◆ Short problem ◆
Rewrite the entries below, substituting "edit log" for each occurrence of "darktable history" and leaving everything else unchanged.

Items from a data source:
** Start **

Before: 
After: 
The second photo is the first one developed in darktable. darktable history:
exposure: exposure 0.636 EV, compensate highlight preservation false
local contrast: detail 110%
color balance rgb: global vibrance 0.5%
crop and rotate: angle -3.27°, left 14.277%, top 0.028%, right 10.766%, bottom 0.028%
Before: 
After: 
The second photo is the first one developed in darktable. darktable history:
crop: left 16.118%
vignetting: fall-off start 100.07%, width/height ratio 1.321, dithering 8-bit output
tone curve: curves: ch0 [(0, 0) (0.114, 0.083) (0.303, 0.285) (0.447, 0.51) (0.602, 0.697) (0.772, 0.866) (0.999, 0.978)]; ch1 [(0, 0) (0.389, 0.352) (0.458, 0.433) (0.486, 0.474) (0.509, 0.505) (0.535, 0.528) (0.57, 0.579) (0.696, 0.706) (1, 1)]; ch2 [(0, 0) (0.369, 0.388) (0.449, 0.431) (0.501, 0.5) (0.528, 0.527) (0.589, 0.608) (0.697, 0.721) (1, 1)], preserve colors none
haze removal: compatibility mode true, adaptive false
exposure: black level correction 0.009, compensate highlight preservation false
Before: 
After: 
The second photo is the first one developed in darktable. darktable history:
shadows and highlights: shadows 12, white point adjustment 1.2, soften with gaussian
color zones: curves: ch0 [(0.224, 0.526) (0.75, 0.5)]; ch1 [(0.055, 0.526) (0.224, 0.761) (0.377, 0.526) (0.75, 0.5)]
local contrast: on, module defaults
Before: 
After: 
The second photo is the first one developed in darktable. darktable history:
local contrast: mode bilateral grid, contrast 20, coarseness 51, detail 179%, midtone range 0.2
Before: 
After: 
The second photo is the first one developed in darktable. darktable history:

** End **

◆ Finished exercise ◆
Before: 
After: 
The second photo is the first one developed in darktable. edit log:
exposure: exposure 0.636 EV, compensate highlight preservation false
local contrast: detail 110%
color balance rgb: global vibrance 0.5%
crop and rotate: angle -3.27°, left 14.277%, top 0.028%, right 10.766%, bottom 0.028%
Before: 
After: 
The second photo is the first one developed in darktable. edit log:
crop: left 16.118%
vignetting: fall-off start 100.07%, width/height ratio 1.321, dithering 8-bit output
tone curve: curves: ch0 [(0, 0) (0.114, 0.083) (0.303, 0.285) (0.447, 0.51) (0.602, 0.697) (0.772, 0.866) (0.999, 0.978)]; ch1 [(0, 0) (0.389, 0.352) (0.458, 0.433) (0.486, 0.474) (0.509, 0.505) (0.535, 0.528) (0.57, 0.579) (0.696, 0.706) (1, 1)]; ch2 [(0, 0) (0.369, 0.388) (0.449, 0.431) (0.501, 0.5) (0.528, 0.527) (0.589, 0.608) (0.697, 0.721) (1, 1)], preserve colors none
haze removal: compatibility mode true, adaptive false
exposure: black level correction 0.009, compensate highlight preservation false
Before: 
After: 
The second photo is the first one developed in darktable. edit log:
shadows and highlights: shadows 12, white point adjustment 1.2, soften with gaussian
color zones: curves: ch0 [(0.224, 0.526) (0.75, 0.5)]; ch1 [(0.055, 0.526) (0.224, 0.761) (0.377, 0.526) (0.75, 0.5)]
local contrast: on, module defaults
Before: 
After: 
The second photo is the first one developed in darktable. edit log:
local contrast: mode bilateral grid, contrast 20, coarseness 51, detail 179%, midtone range 0.2
Before: 
After: 
The second photo is the first one developed in darktable. edit log:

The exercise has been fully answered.